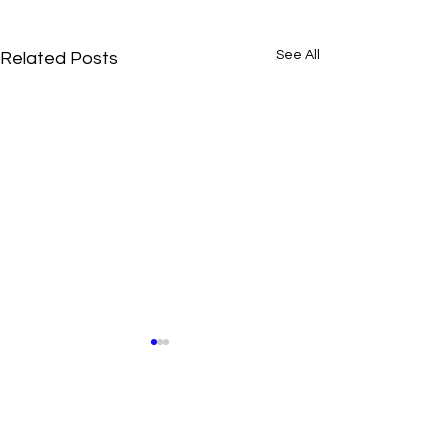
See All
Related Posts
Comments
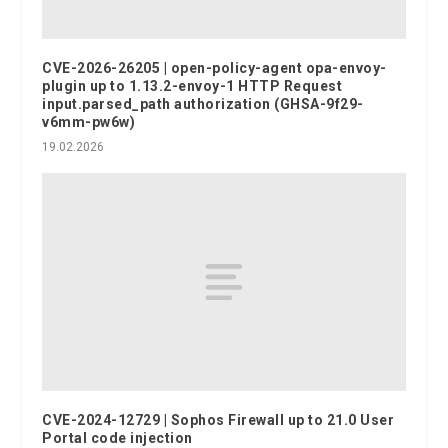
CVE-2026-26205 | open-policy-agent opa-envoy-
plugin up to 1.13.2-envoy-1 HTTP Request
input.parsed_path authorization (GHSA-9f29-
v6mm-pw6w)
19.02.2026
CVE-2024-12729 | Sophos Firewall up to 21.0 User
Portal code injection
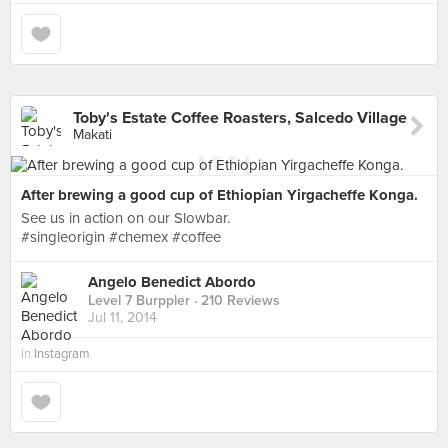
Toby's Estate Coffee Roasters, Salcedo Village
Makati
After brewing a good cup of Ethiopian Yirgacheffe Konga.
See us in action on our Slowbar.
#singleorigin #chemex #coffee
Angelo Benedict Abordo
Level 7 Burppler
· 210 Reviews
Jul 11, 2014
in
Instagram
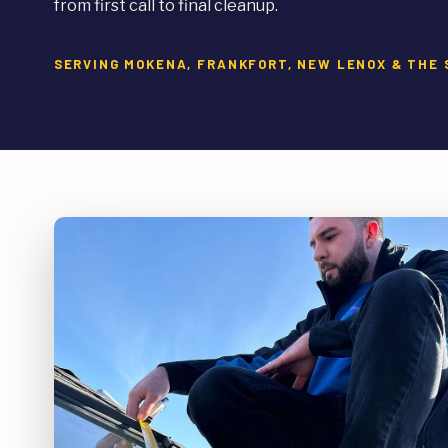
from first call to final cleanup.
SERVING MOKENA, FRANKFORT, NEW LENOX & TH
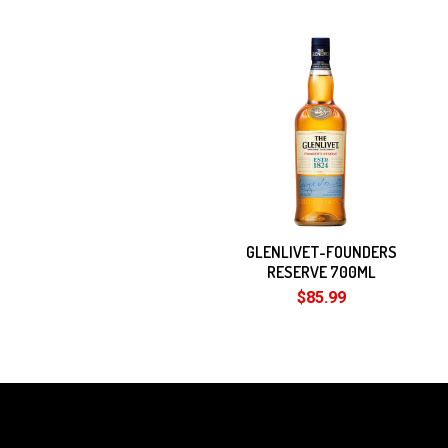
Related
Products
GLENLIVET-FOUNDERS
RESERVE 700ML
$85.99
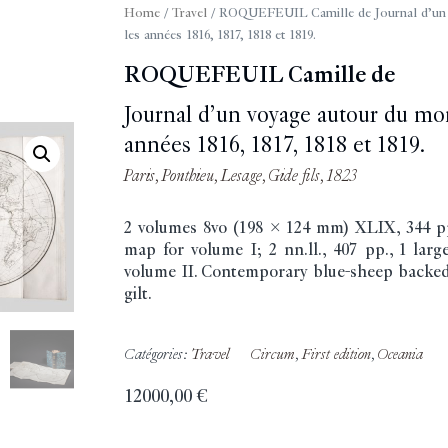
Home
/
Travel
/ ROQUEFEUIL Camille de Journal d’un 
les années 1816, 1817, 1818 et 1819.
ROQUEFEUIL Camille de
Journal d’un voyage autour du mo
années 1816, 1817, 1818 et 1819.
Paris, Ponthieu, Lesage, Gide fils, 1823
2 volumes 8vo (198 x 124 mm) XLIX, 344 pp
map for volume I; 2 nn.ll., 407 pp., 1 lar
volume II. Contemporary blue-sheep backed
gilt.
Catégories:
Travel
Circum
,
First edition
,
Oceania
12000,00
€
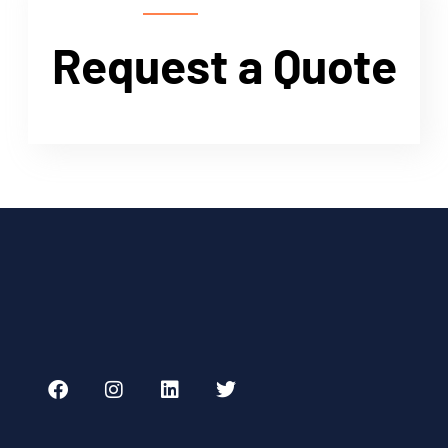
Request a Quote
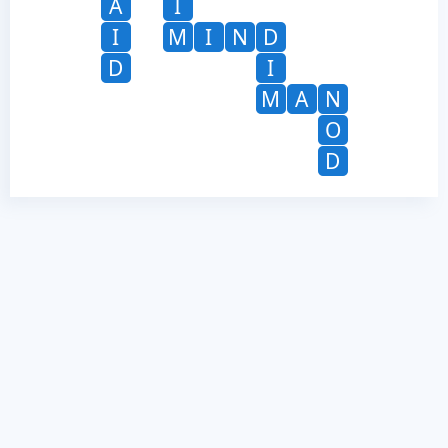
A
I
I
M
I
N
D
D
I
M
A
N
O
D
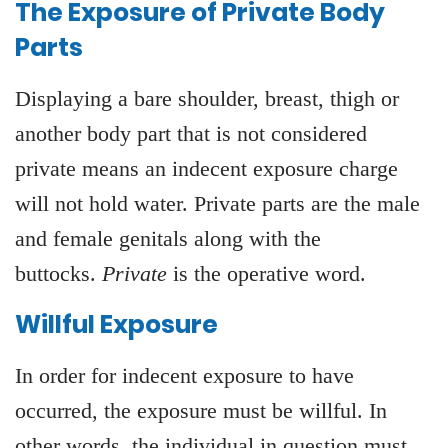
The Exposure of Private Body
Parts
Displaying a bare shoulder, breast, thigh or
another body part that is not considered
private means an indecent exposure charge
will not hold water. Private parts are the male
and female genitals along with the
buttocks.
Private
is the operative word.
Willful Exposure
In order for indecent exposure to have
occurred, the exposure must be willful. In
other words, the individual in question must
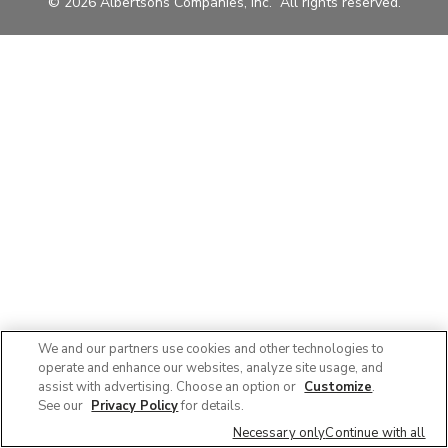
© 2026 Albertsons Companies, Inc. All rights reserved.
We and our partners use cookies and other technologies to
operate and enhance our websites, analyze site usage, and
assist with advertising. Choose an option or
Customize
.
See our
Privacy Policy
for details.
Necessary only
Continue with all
══════
Every line from the top of the records above to the line with "Angelo Benedict Abordo", inclusive, should be duplicated exactly, minus the pictures.

See All
Related Posts
Comments
CVE-2026-26205 | open-policy-agent opa-envoy-
plugin up to 1.13.2-envoy-1 HTTP Request
input.parsed_path authorization (GHSA-9f29-
v6mm-pw6w)
19.02.2026
CVE-2024-12729 | Sophos Firewall up to 21.0 User
Portal code injection
Toby's Estate Coffee Roasters, Salcedo Village
Makati
After brewing a good cup of Ethiopian Yirgacheffe Konga.
See us in action on our Slowbar.
#singleorigin #chemex #coffee
Angelo Benedict Abordo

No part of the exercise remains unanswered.